As I'm passing her office on the way to the printer a few minutes later, she calls me back. "Has Amy seen you wearing headphones?" she asks.



"Yeah--like a million times," I say. "She's never said anything."



"Well, I don't like it when ________ wears them. I don't think ANYONE should be wearing them. It sends the wrong message, like you're trying to block out the rest of the people." (Which I am, and for damn good reason,, I think but do not say.) "Plus, where do I draw the line about who can wear them?" she asks. "Because, you know, there are some people who really CAN'T wear them." (There are some people who can't walk, either--should we outlaw feet? I think but do not say.)



"Okay, I understand," I say. While swallowing my tongue.



"I'll think about it, and I'll talk to Amy about it, and I'll let you know." (Yep--that's just what's needed. A meeting,I think but do not say.)



"Sure," I say, and go back to my desk. To do some work. Without my headphones. Because god knows my concentration is greatly improved by the non-stop yap-yap-mouth of Asshelmet across the hall, about whom I can summon up only the barest scintilla of empathy over the fact that he is one of the possible job-losers in the Stella situation. Because he NEVER FUCKING SHUTS UP. Not once, not ever.



But okay. Fine. No headphones. Duly noted. Back to work I go. For about thirteen seconds, before Beverly pops her head back into the door to say: "Gladys?"



"Yes?"



"You can wear them until I talk to Amy about it."



"Okay. Thanks." ....ferrrrrrr NUTHIN', I think-but-do-not-say in my best Roxie Hart imitation.)



"And I can't deal with this e-mail thing. You mean I have to move things to a different MAILBOX?" she asks, in the same tone in which one would say "You mean I have to eat this whole fourteen tons of dogshit with a TEASPOON?"



"Right," I tell her.



"Well that's not going to work. That's not convenient. I want all the mail to go to the same box. I can't be moving all this stuff. How do I even do that?"



"You already had all those little sub-boxes on your mail ..."



"I never use them," she says. "Why does it do this now?"



"It's because we changed the protocols to solve your OTHER problem, the one where the mail wasn't getting marked as read. So it's kind of a balance between two inconveniences," I tell her. "You can either move the mail when you're done with it, or you can have it marked unread when you download it. It's a question of which is less-inconvenient."



"Well, I can't deal with that," she said. "I don't have time for all this."

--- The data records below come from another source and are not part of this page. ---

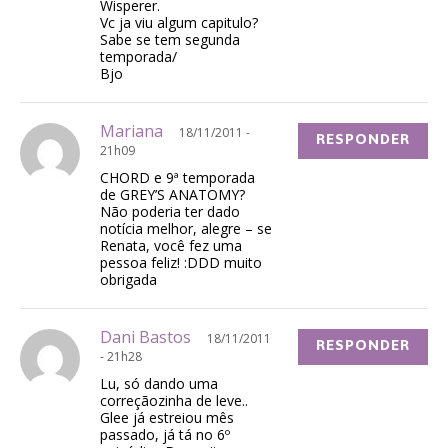
Wisperer.
Vc ja viu algum capitulo?
Sabe se tem segunda
temporada/
Bjo
Mariana
18/11/2011 -
RESPONDER
21h09
CHORD e 9ª temporada
de GREY’S ANATOMY?
Não poderia ter dado
notícia melhor, alegre – se
Renata, você fez uma
pessoa feliz! :DDD muito
obrigada
Dani Bastos
18/11/2011
RESPONDER
- 21h28
Lu, só dando uma
correçãozinha de leve..
Glee já estreiou mês
passado, já tá no 6º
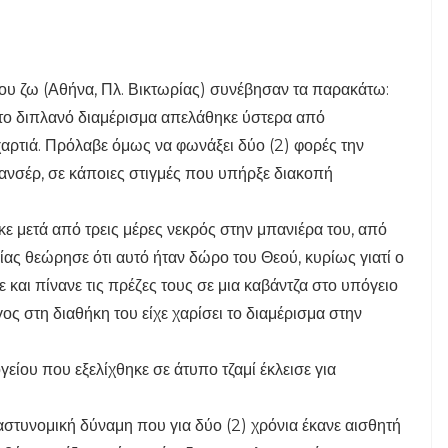
 που ζω (Αθήνα, Πλ. Βικτωρίας) συνέβησαν τα παρακάτω:
το διπλανό διαμέρισμα απελάθηκε ύστερα από
 χαρτιά. Πρόλαβε όμως να φωνάξει δύο (2) φορές την
ανσέρ, σε κάποιες στιγμές που υπήρξε διακοπή
ε μετά από τρεις μέρες νεκρός στην μπανιέρα του, από
ίας θεώρησε ότι αυτό ήταν δώρο του Θεού, κυρίως γιατί ο
νε και πίνανε τις πρέζες τους σε μια καβάντζα στο υπόγειο
ος στη διαθήκη του είχε χαρίσει το διαμέρισμα στην
είου που εξελίχθηκε σε άτυπο τζαμί έκλεισε για
αστυνομική δύναμη που για δύο (2) χρόνια έκανε αισθητή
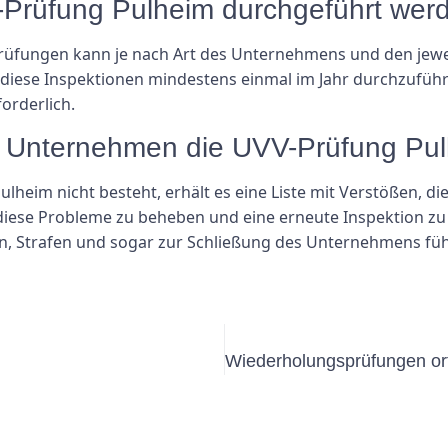
-Prüfung Pulheim durchgeführt wer
rüfungen kann je nach Art des Unternehmens und den jewei
 diese Inspektionen mindestens einmal im Jahr durchzuführ
orderlich.
n Unternehmen die UVV-Prüfung Pul
heim nicht besteht, erhält es eine Liste mit Verstößen, 
diese Probleme zu beheben und eine erneute Inspektion zu 
rn, Strafen und sogar zur Schließung des Unternehmens fü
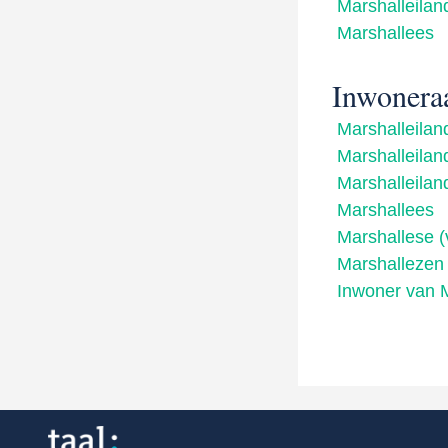
Marshalleilan
Marshallees
Inwonera
Marshalleilan
Marshalleilan
Marshalleilan
Marshallees
Marshallese (
Marshallezen
Inwoner van 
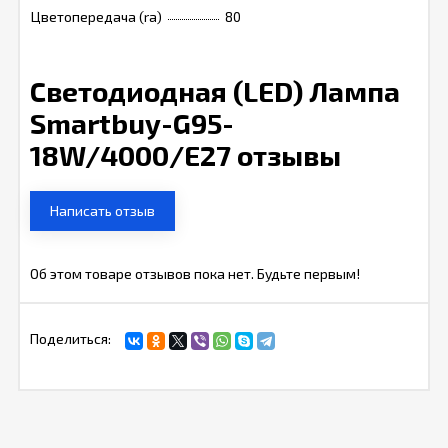
Цветопередача (ra)
80
Светодиодная (LED) Лампа
Smartbuy-G95-
18W/4000/E27 отзывы
Написать отзыв
Об этом товаре отзывов пока нет. Будьте первым!
Поделиться:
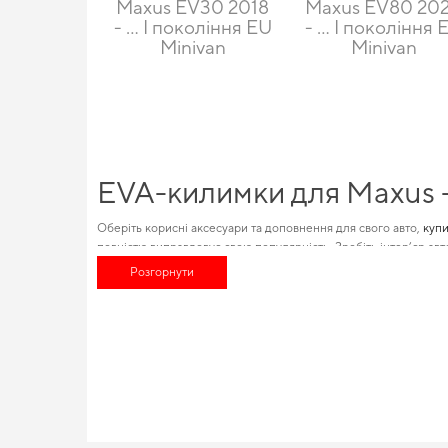
Maxus EV30 2018
Maxus EV80 20
- … I покоління EU
- … I покоління 
Minivan
Minivan
EVA-килимки для Maxus - 
Оберіть корисні аксесуари та доповнення для свого авто,
купи
повністю виправдовує свою популярність. Зробіть інтер’єр ав
марками авто, що допомагає суттєво зменшити витрати на
пол
Розгорнути
автомобільні аксесуари
дозволять вам насолоджуватися ще бі
EVA-килимки для Maxus п
Наша продукція з EVA-матеріалу поєднує сучасні технології ви
хочете зберегти інтер’єр у бездоганному стані, купити
eva кил
забезпечують надійну експлуатацію. Будемо раді й надалі доп
Фургони Максус використовують для вантажоперевезень, 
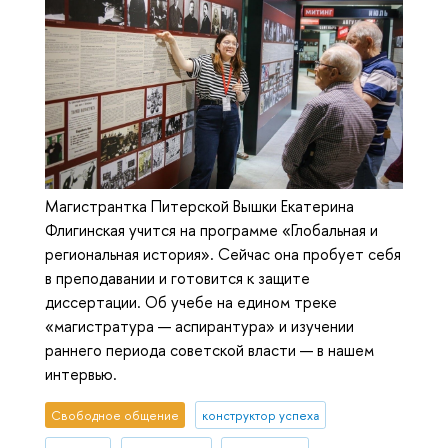
Магистрантка Питерской Вышки Екатерина
Флигинская учится на программе «Глобальная и
региональная история». Сейчас она пробует себя
в преподавании и готовится к защите
диссертации. Об учебе на едином треке
«магистратура — аспирантура» и изучении
раннего периода советской власти — в нашем
интервью.
Свободное общение
конструктор успеха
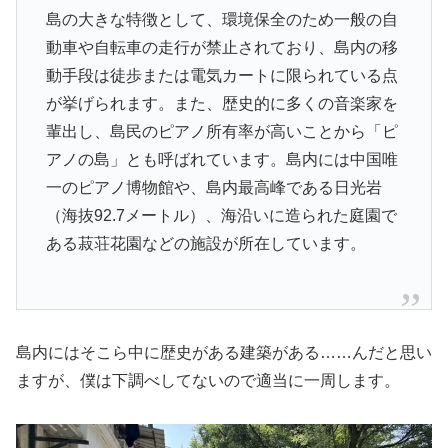
島の大きな特徴として、環境保全のため一般の自
動車や自転車の走行が禁止されており、島内の移
動手段は徒歩または電気カートに限られている点
が挙げられます。また、歴史的に多くの音楽家を
輩出し、島民のピアノ所有率が高いことから「ピ
アノの島」とも呼ばれています。島内には中国唯
一のピアノ博物館や、島内最高峰である日光岩
（海抜92.7メートル）、海沿いに造られた庭園で
ある菽荘花園などの施設が所在しています。
島内にはそこら中に歴史がある建築がある……んだと思い
ますが、僕は下調べしてないので適当に一周します。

"I'm not sure what to tell you," I tell her. ( DIE DIE DIE, die a million burning syphillitic deaths, I think but do not say. ) "When I get home, please be ready 2 explain 2 me why I can't tell these bitches 2 fuck off, because I don't remember why that's a bad idea," I text-message to LJ. No response. As if he wasn't already on my shit-list, since we're now on Day 68 and I've instituted a new policy, which I'm letting him figure out all on his own: No Nookie, No Cook-ee, or Let Them Eat McCrapburgers.)



I have been spewing resumes like a college boy spewing recycled beer in a frathouse bathroom at 3 AM on a Sunday. And most of THEM are probably going into the toilet as well, methinks. But we shall see.



I have SO got to pull the rip-cord on this job.



Advice From One Who Knows

Never eat half a fresh pineapple in one sitting.



Or you'll be doing a lot more sitting than you expected.



This has been a public service announcement.